_Assignment:_ Copy out each line containing "moved" from the entries below.

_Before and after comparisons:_
= Beginning of Section =

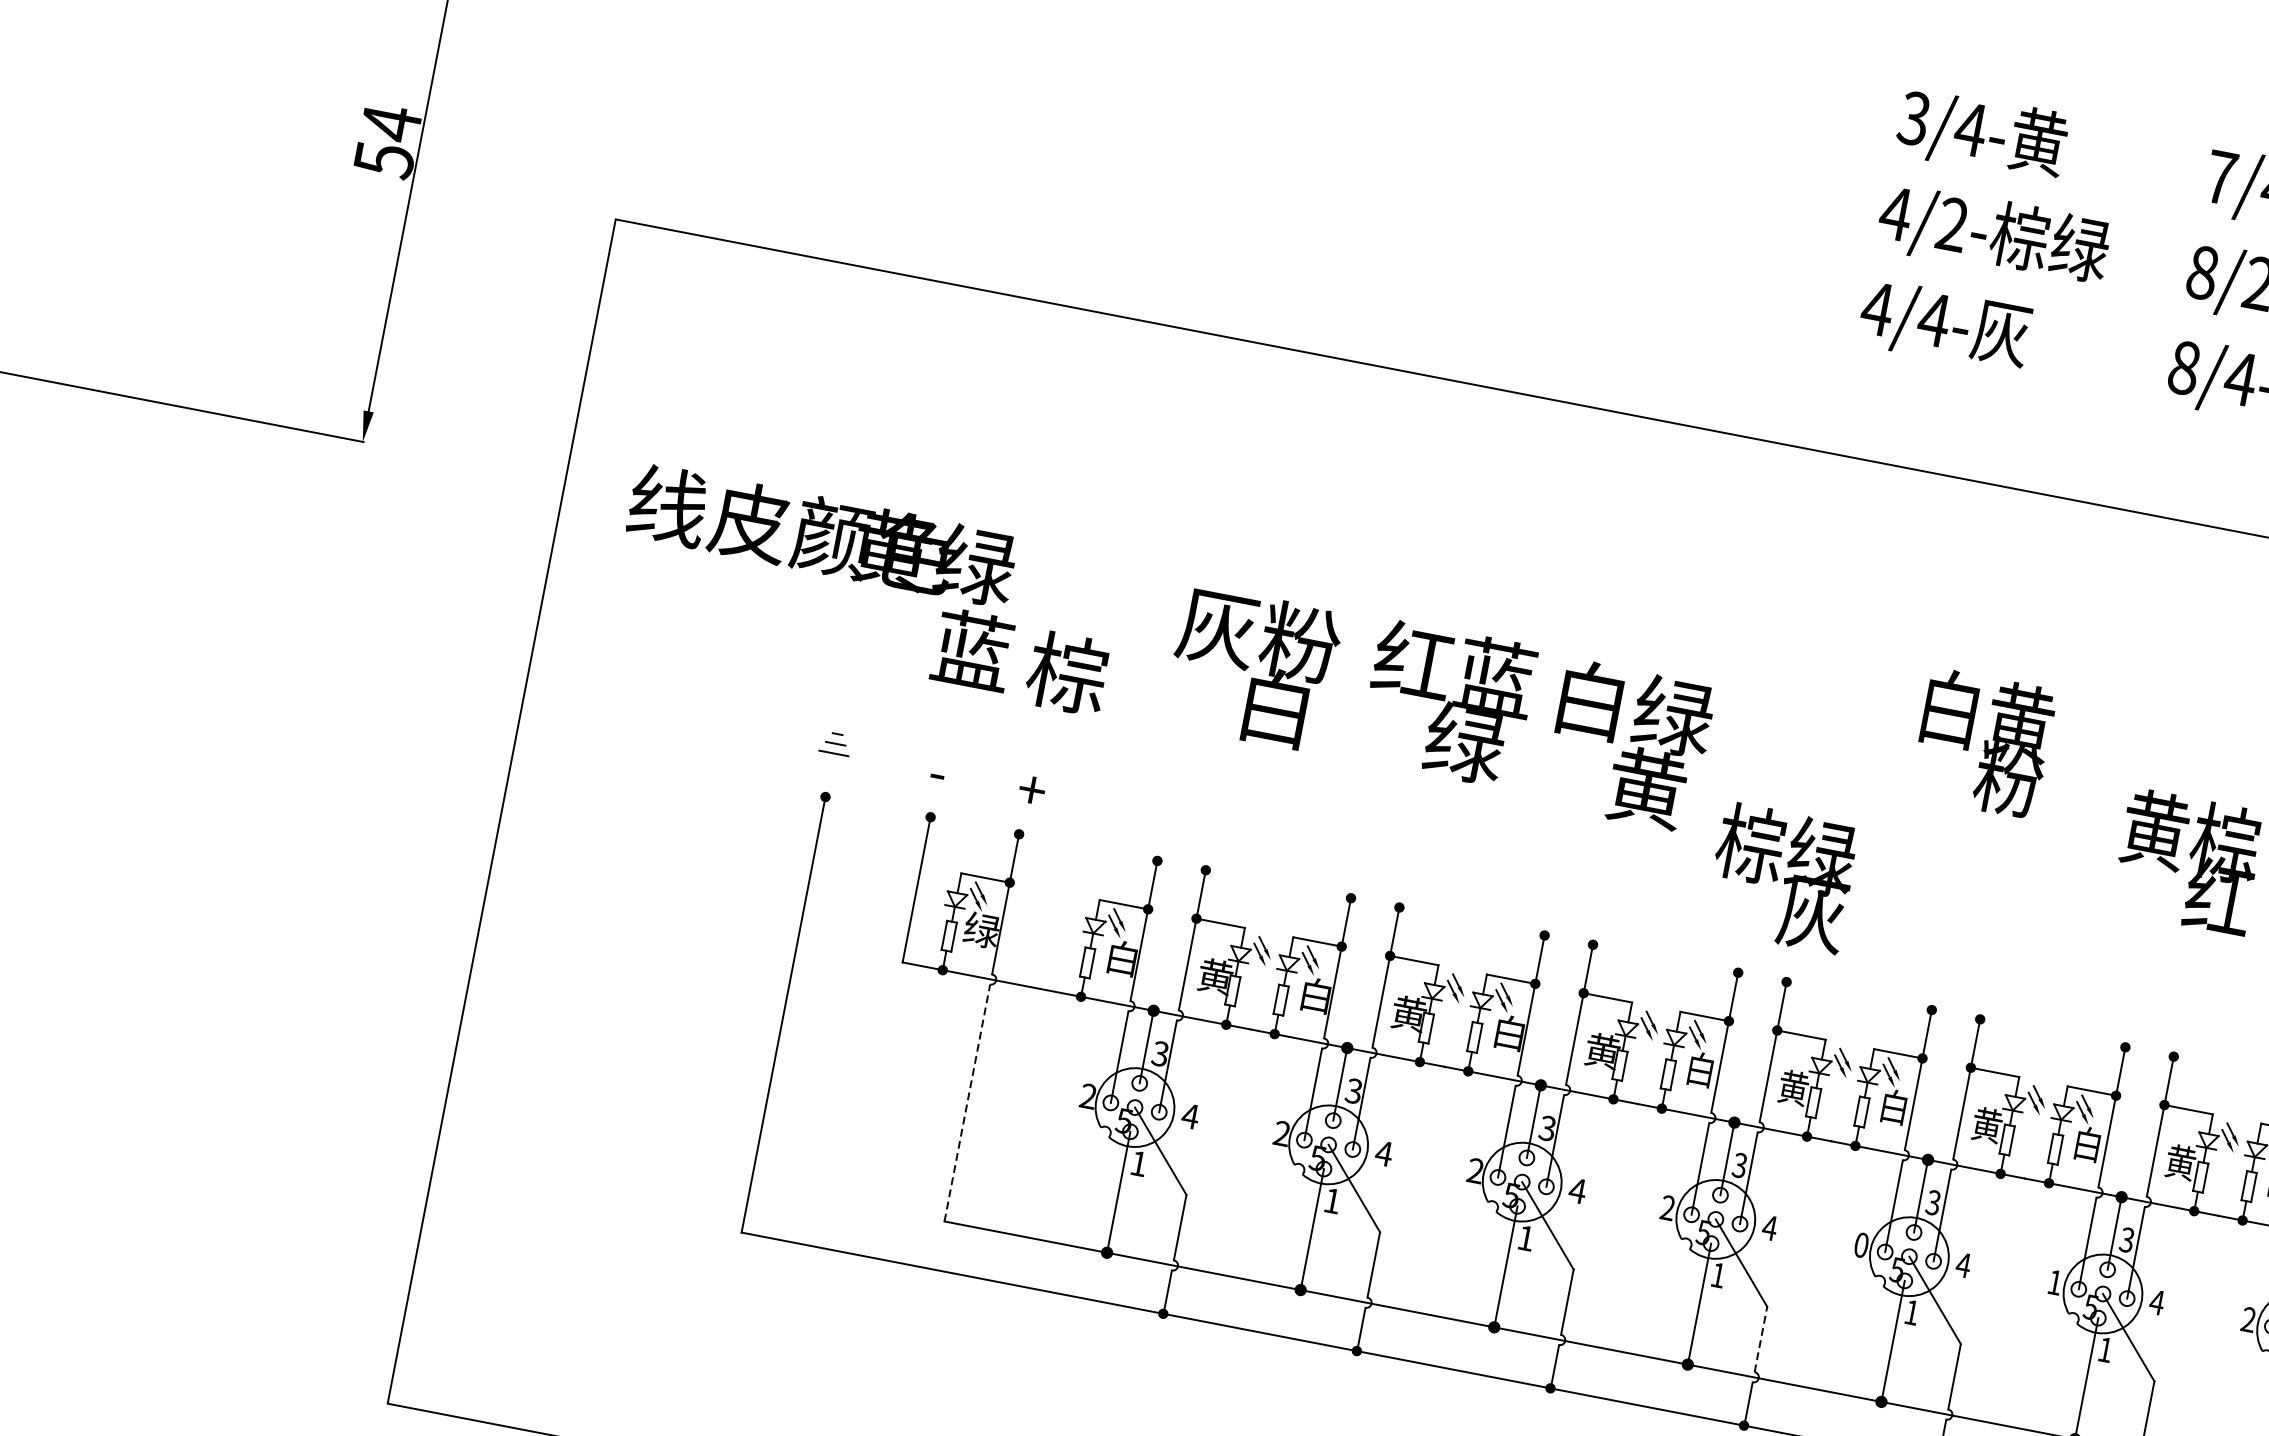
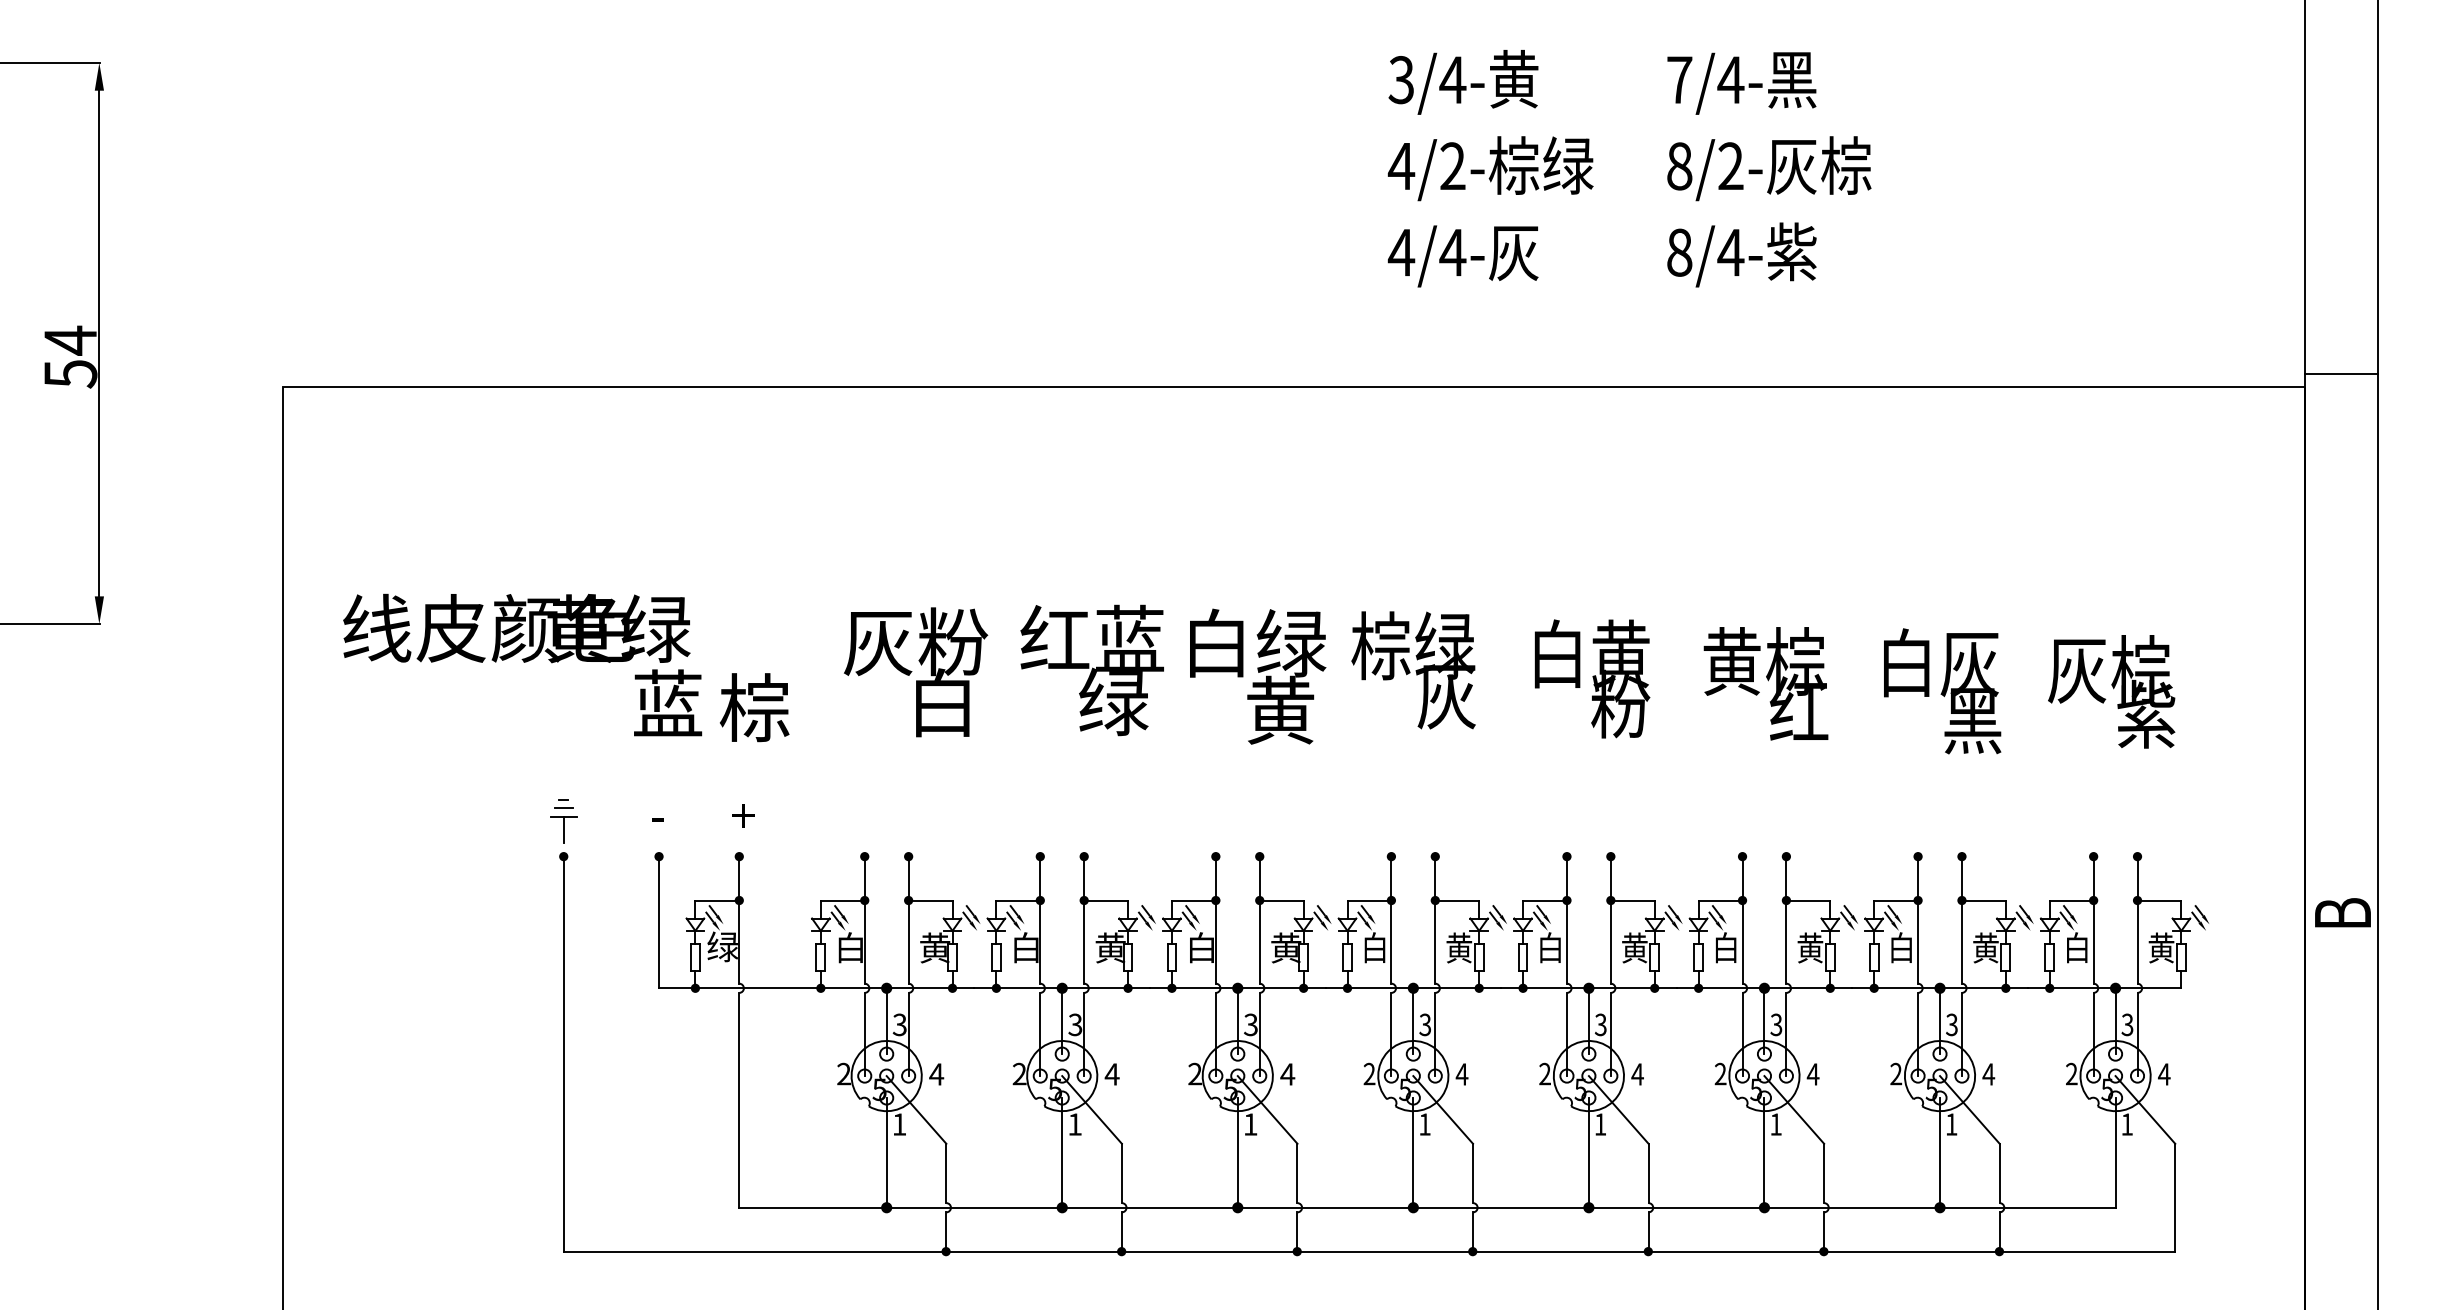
text: (1983, 743) -> (1592, 678), moved
line: (831, 767) -> (563, 829), added
text: (1781, 878) -> (1413, 670), moved
line: (967, 1102) -> (739, 1099), dashed -> solid
text: (1860, 1245) -> (1544, 1074), 0 -> 2
text: (2055, 1281) -> (1720, 1073), 1 -> 2
line: (1761, 1339) -> (1473, 1173), dashed -> solid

= End of Section =

_Finished exercise:_
text: (1983, 743) -> (1592, 678), moved
text: (1781, 878) -> (1413, 670), moved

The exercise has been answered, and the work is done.